Nothing in the listing should be dropped or altered when it is copied.

>>

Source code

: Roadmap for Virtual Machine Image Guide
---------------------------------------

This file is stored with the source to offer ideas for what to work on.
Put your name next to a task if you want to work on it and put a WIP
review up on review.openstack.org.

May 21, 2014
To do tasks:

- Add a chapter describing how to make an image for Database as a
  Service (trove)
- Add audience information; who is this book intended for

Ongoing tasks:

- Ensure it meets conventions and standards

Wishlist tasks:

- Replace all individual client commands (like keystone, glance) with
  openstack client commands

<<

Response for this exercise:
Source code

: Roadmap for Virtual Machine Image Guide
---------------------------------------

This file is stored with the source to offer ideas for what to work on.
Put your name next to a task if you want to work on it and put a WIP
review up on review.openstack.org.

May 21, 2014
To do tasks:

- Add a chapter describing how to make an image for Database as a
  Service (trove)
- Add audience information; who is this book intended for

Ongoing tasks:

- Ensure it meets conventions and standards

Wishlist tasks:

- Replace all individual client commands (like keystone, glance) with
  openstack client commands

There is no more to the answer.